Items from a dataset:
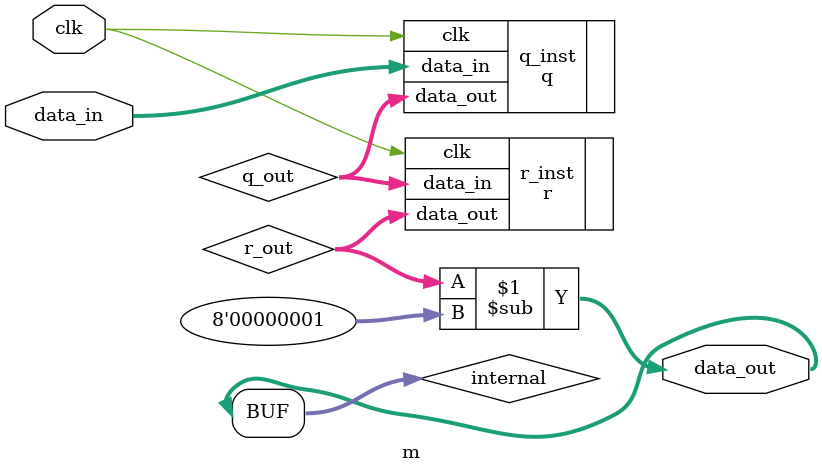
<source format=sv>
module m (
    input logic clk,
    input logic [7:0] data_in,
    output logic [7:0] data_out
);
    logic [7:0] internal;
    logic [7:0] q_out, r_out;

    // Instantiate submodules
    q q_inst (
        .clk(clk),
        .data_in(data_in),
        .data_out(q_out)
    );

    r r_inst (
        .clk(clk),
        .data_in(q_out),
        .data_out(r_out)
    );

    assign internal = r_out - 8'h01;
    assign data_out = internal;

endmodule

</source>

* * *

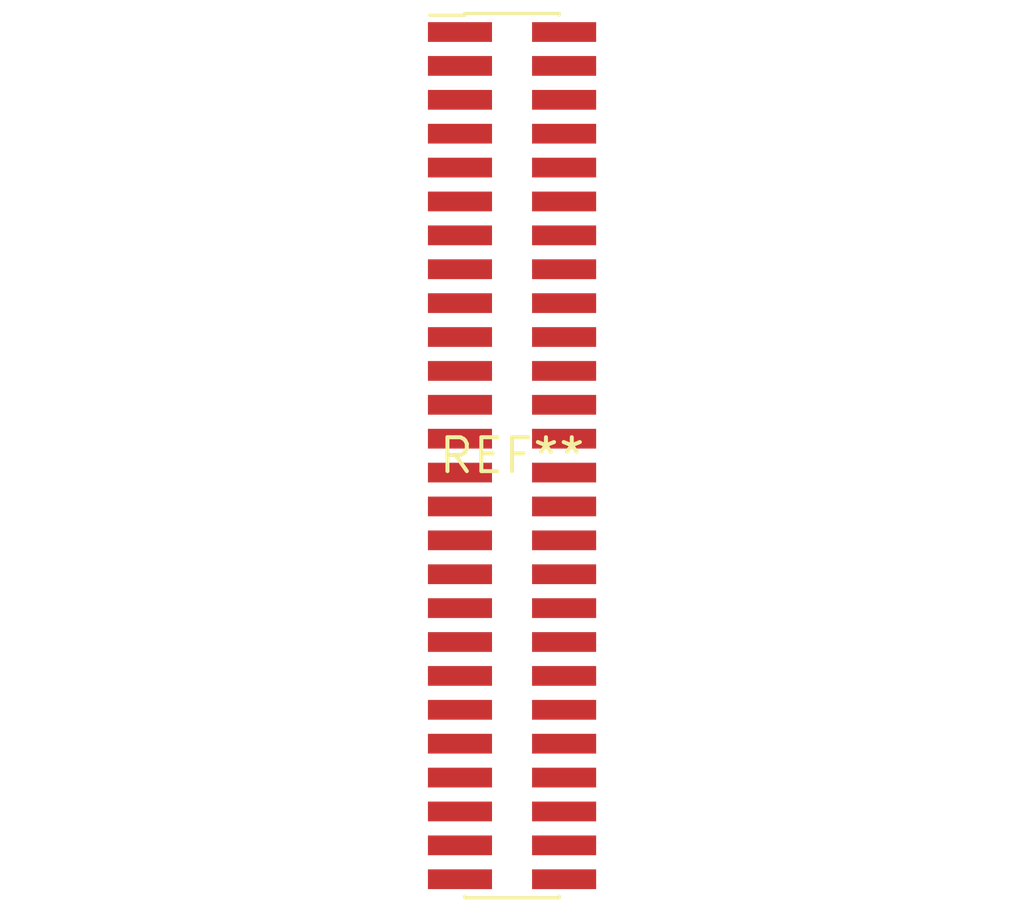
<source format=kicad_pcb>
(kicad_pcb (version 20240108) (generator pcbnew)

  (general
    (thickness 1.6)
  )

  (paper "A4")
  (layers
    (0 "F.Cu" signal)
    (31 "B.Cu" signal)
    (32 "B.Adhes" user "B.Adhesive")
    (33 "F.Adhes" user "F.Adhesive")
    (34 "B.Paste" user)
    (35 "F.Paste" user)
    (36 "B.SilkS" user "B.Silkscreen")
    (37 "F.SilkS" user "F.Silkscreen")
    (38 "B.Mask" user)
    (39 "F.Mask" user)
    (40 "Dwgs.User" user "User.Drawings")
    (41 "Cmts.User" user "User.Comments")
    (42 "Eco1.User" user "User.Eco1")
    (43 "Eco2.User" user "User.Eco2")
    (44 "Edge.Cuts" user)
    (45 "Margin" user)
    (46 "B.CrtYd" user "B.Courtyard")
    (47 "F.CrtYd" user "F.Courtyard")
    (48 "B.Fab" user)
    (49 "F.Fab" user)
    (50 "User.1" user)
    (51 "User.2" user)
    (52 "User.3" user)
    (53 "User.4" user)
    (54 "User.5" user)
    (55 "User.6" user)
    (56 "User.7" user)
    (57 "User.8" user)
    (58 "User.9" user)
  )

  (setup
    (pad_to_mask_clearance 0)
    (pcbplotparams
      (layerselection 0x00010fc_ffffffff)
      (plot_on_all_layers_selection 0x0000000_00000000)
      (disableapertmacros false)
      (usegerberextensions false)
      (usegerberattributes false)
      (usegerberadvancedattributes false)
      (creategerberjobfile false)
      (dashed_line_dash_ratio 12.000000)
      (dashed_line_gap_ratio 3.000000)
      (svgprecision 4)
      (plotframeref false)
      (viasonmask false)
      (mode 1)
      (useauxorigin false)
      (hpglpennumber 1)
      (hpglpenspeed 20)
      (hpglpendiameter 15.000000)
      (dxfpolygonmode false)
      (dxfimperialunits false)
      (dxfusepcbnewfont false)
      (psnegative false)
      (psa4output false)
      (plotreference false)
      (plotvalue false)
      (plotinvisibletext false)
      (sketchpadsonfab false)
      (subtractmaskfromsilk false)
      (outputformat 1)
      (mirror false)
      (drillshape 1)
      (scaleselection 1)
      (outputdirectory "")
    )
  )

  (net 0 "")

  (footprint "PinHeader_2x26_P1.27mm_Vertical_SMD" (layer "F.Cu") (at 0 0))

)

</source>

Your objective:
Copy each line of the data above that holds "CrtYd".

Answer area:
    (46 "B.CrtYd" user "B.Courtyard")
    (47 "F.CrtYd" user "F.Courtyard")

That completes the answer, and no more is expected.